Economic crisis and corruption favour the return of former Hindu king
Kathmandu (AsiaNews) - Gyanendra Shah, Nepal's deposed king, is taking advantage of the country's political instability and government crisis in order to regain his throne. In an interview with a local TV station, News 24, the former monarch said he was saddened by the country's fate, waiting since 2007 for a constitution and a leader able to govern.
Shad said he did not want power but in view of the failures of the republican system of government, he was working with political parties to play the role of the nation's guardian. Most political leaders said however that they had not made any deals with the deposed king, slamming him for taking advantage of the crisis to get his throne back.
For current Prime Minister Baburan Bhattari, a return to the monarchy was out of the question. "It is not good for him [the former king] to make such controversial public remarks," he explained. "Political parties will have to reconsider the state facilities" but a revival of monarchy is nigh impossible for the wheel of history cannot be turned back.
After the failure to adopt the new constitution back in May, the constituent assembly was officially dissolved on 27 June. Fresh elections are scheduled for November.
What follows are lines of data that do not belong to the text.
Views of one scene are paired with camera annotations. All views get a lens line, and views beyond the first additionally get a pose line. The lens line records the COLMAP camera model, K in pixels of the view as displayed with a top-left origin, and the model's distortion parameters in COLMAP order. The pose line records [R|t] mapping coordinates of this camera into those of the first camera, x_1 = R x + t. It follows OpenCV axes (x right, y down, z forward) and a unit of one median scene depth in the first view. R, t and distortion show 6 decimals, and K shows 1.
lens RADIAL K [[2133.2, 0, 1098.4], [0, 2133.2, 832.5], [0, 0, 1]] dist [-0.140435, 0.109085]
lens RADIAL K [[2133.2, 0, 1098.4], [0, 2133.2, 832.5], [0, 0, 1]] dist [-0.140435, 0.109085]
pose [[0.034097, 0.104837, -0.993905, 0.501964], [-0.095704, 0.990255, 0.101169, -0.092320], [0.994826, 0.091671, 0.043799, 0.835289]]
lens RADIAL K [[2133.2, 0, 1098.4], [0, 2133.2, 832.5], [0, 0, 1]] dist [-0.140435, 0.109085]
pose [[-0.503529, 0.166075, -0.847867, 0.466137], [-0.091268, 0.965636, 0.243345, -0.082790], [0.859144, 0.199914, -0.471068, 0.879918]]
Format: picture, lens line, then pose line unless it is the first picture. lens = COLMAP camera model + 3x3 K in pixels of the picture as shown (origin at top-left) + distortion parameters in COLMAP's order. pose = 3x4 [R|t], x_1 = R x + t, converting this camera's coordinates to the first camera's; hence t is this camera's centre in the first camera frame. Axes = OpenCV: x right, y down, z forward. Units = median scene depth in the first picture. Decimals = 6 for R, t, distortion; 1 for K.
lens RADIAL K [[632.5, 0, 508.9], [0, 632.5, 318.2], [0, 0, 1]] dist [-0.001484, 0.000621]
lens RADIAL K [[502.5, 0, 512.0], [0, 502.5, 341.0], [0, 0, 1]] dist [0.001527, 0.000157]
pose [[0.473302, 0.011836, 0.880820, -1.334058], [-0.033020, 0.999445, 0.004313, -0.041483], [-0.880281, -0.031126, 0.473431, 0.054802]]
At present, a caretaker government is running the affairs of state under Maoist Bhaburan Bhattarai. However, many Nepalis feel that a multiparty republic has failed so far.
Some political leaders do not even exclude the restoration of the monarchy, including HisilaYami, wife of the prime minister and a member of the Maoist party.
Unlike her husband, Ms Yami believes that the "multiparty system has been a failure" and this is boosting King Gyanendra Shah popularity's among the people who are tired of squabbles between conservatives, Maoists and Communists.
"Maoists and conservatives are only interested in power and are doing nothing for the people," she explained. "If the atmosphere does not change, there will not be any deal among the parties and this will have serious consequences."
Following strikes called by Nepal's Maoists, thousands of workers have lost their job. Since January, poverty-related suicides and murders have jumped. Many foreign companies have also moved their investments out of Nepal.
With parliament's unable to pass the 2011 budget, the country surviving only because of aid from Nepal's Chinese ally and remittances from Nepali migrants, which represent 10 per cent of the gross domestic product.